* Request *
Lines where the string "Кисель" appears are to be copied from the entries below.

(Change detection outputs)
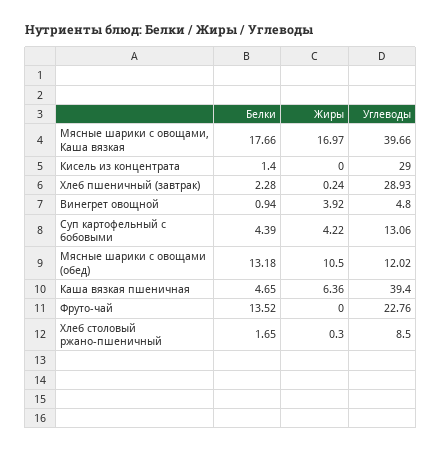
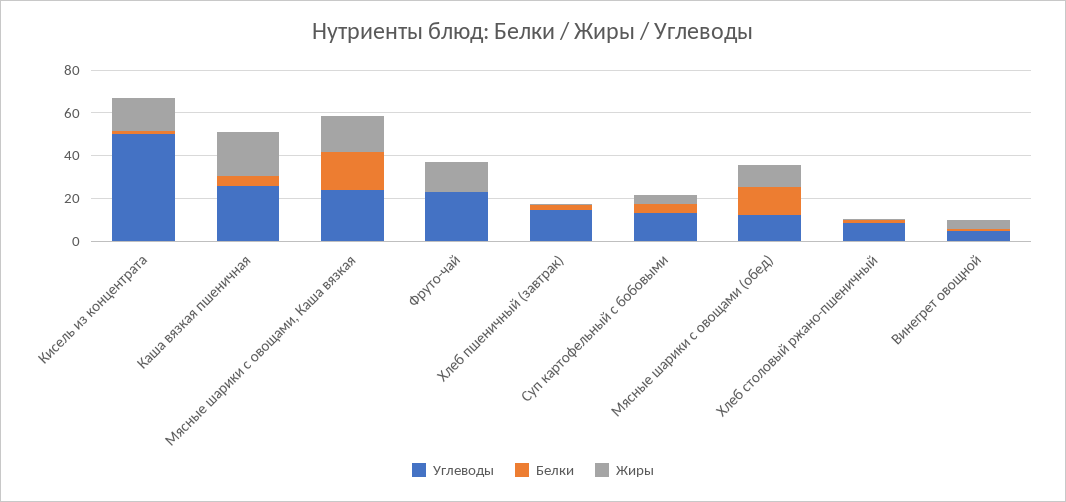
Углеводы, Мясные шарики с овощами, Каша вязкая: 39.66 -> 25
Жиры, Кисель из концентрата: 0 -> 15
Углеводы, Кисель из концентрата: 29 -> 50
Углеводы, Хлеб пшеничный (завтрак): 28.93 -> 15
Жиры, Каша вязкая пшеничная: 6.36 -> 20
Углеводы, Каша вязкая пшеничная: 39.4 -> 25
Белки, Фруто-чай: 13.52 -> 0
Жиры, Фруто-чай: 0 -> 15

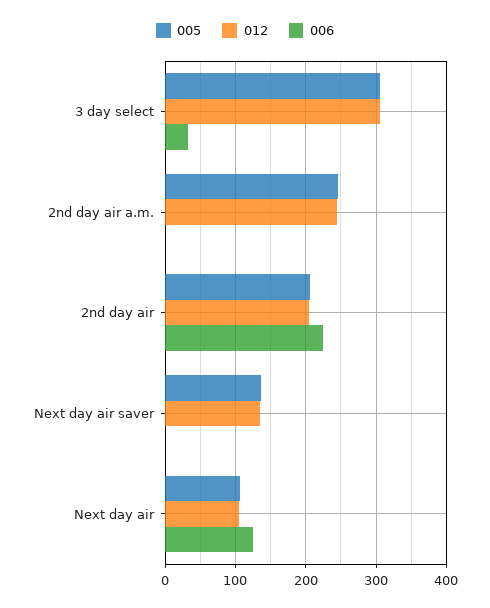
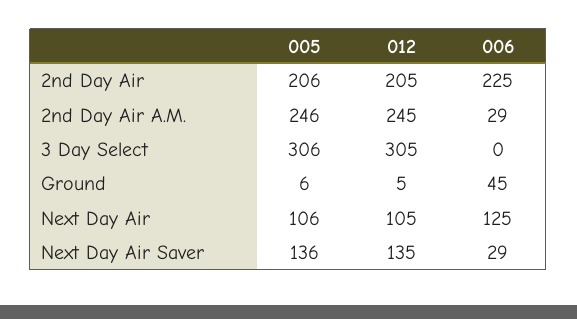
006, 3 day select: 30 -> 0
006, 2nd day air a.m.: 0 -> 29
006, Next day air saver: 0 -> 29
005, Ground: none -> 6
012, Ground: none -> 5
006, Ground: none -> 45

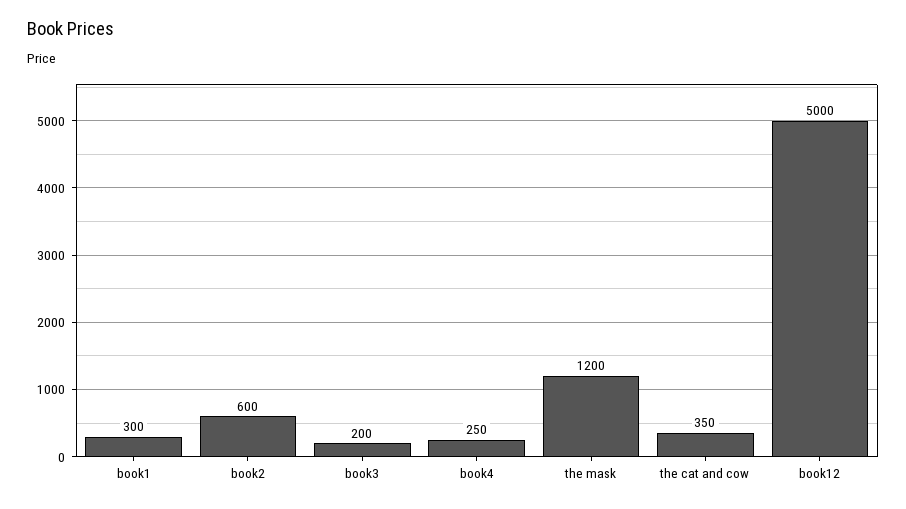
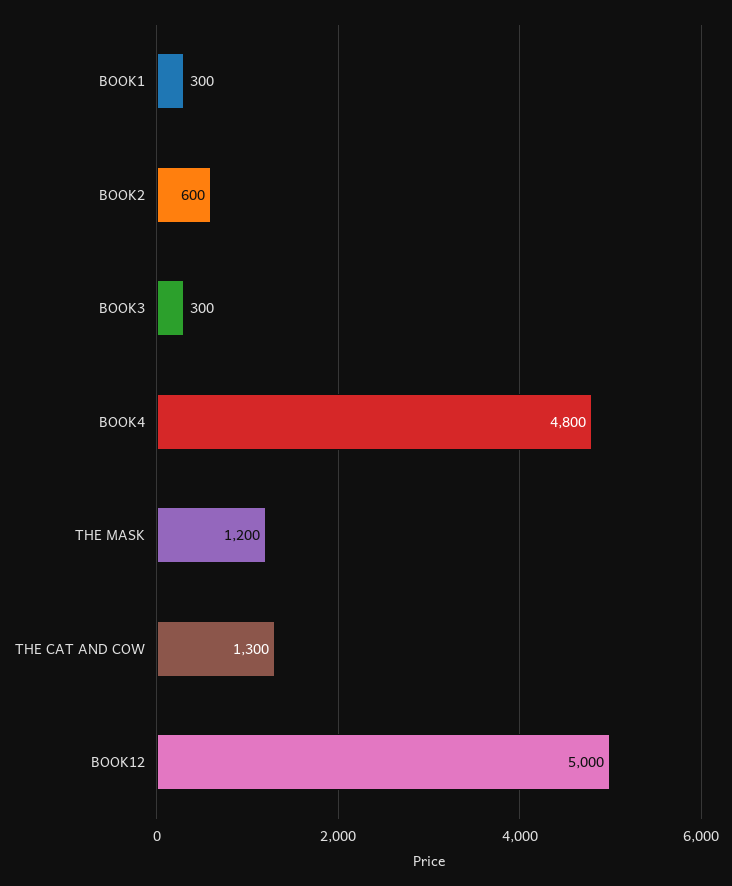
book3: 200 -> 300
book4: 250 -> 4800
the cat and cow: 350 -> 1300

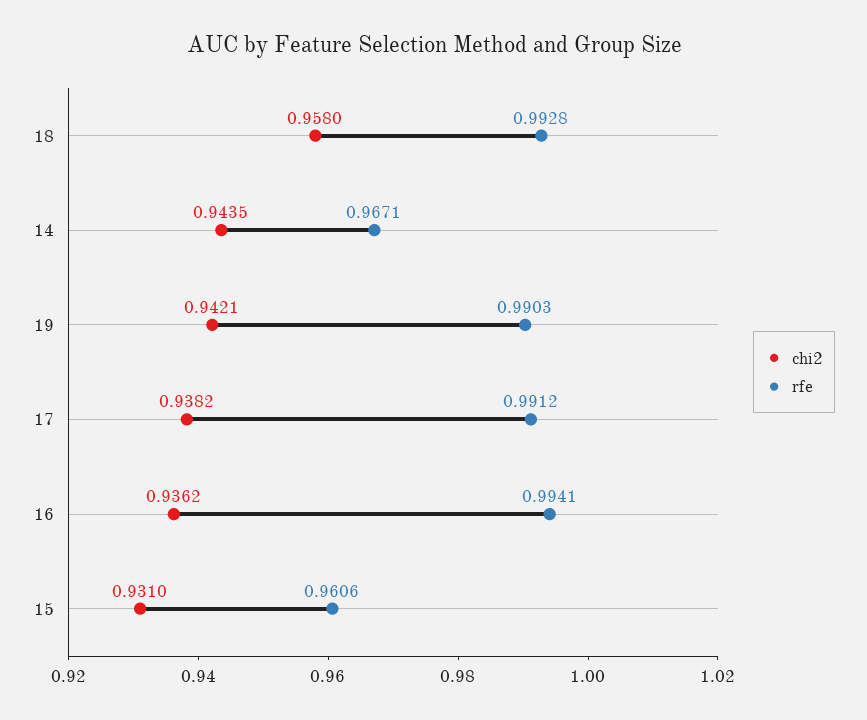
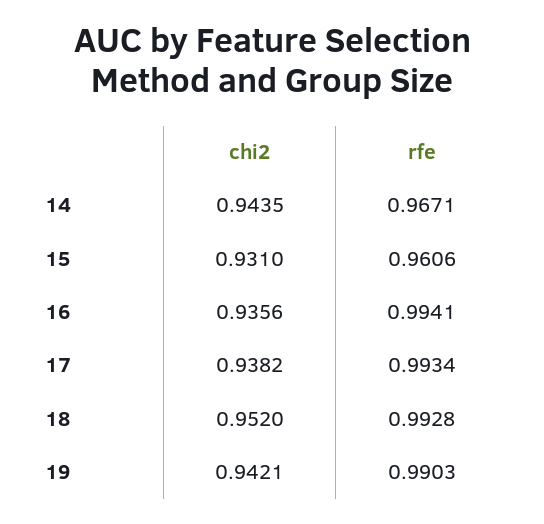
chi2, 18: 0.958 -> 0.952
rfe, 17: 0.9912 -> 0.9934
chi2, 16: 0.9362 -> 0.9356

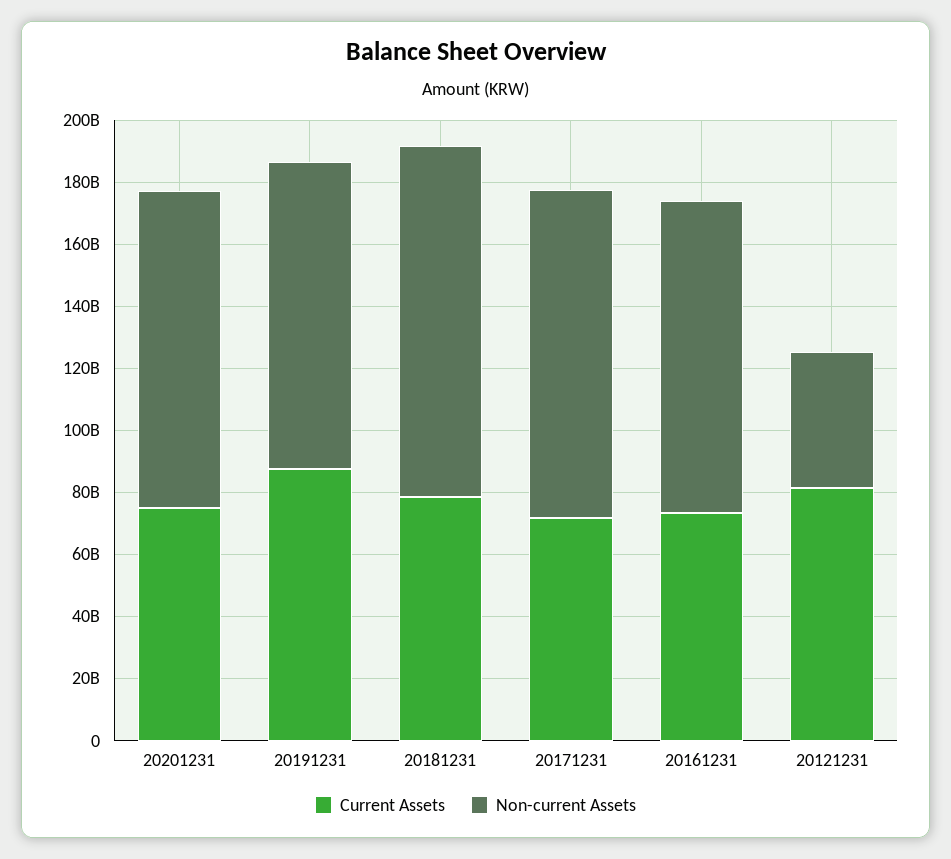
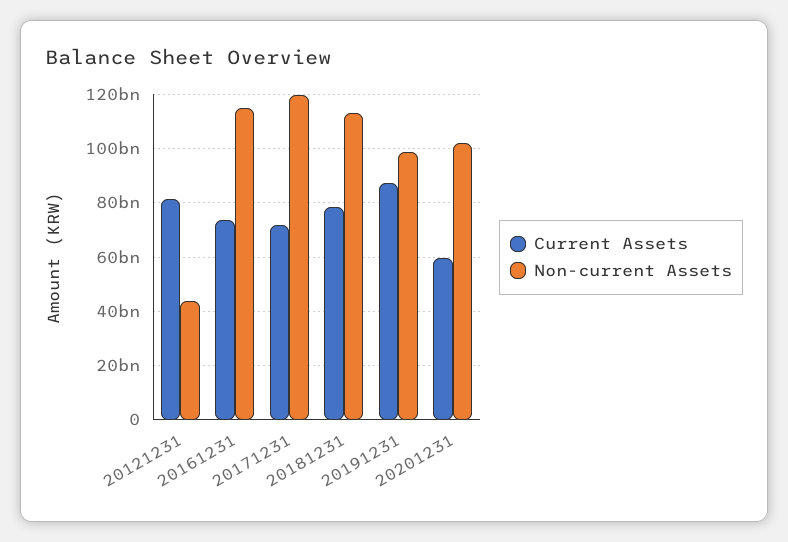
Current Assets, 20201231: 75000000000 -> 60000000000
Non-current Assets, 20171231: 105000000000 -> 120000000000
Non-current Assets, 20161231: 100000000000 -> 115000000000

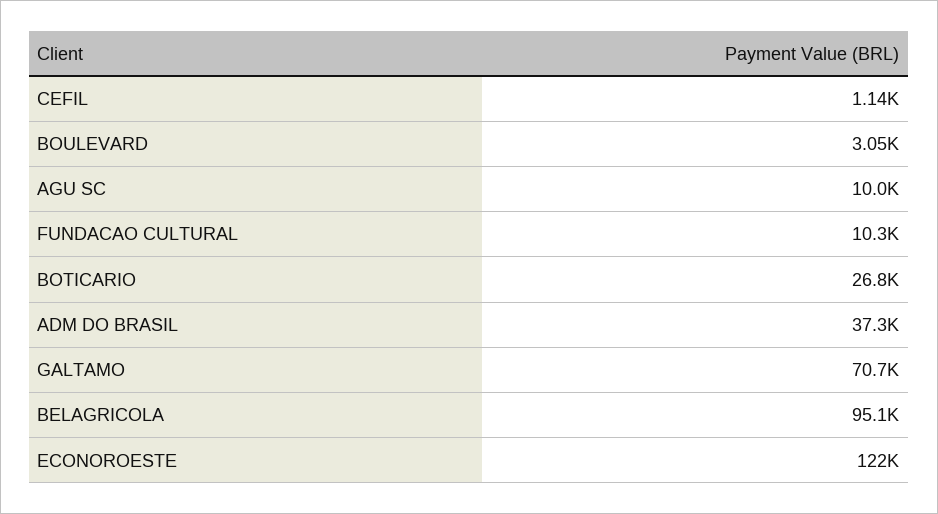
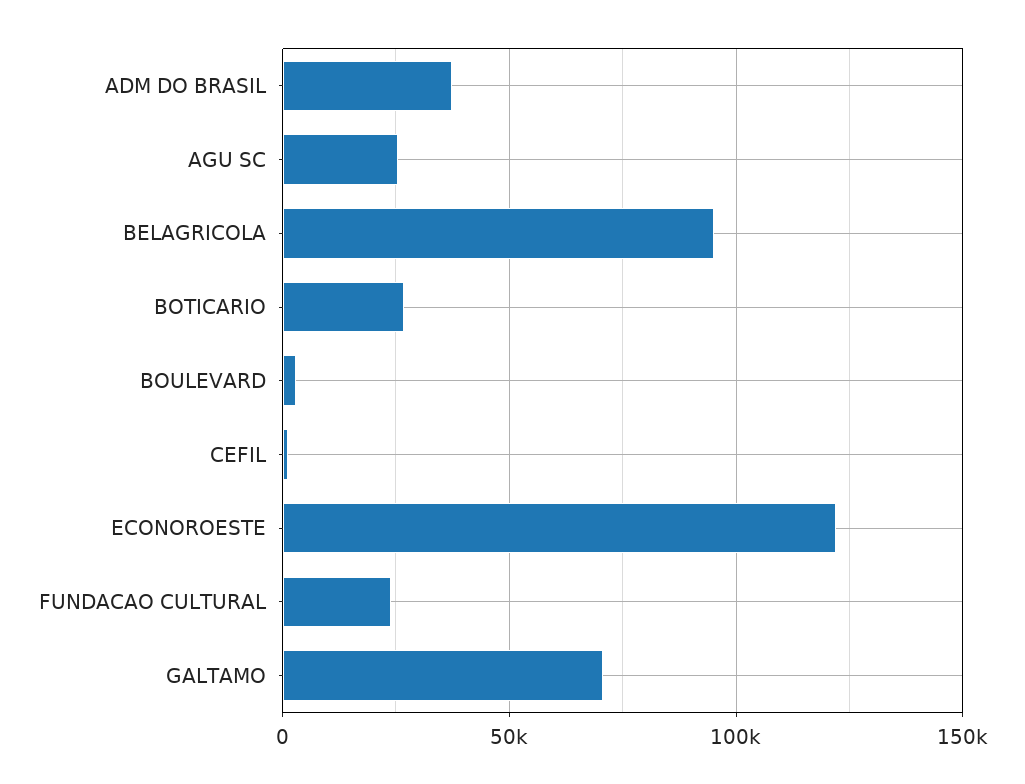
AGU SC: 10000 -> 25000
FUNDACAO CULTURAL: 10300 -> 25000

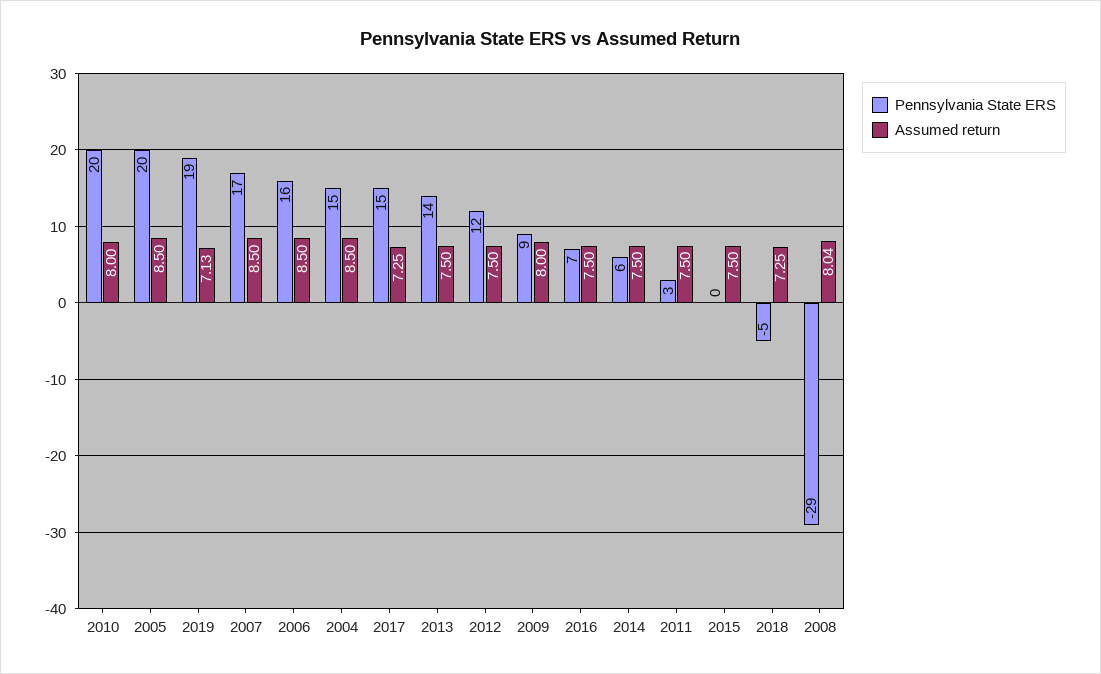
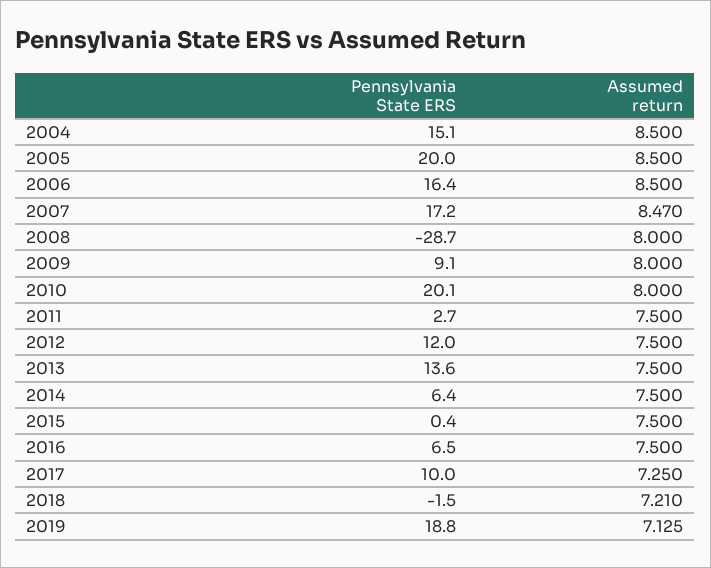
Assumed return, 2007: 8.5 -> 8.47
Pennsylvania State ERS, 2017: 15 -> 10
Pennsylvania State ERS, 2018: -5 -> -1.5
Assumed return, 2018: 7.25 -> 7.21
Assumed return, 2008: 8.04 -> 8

* Expected output *
Жиры, Кисель из концентрата: 0 -> 15
Углеводы, Кисель из концентрата: 29 -> 50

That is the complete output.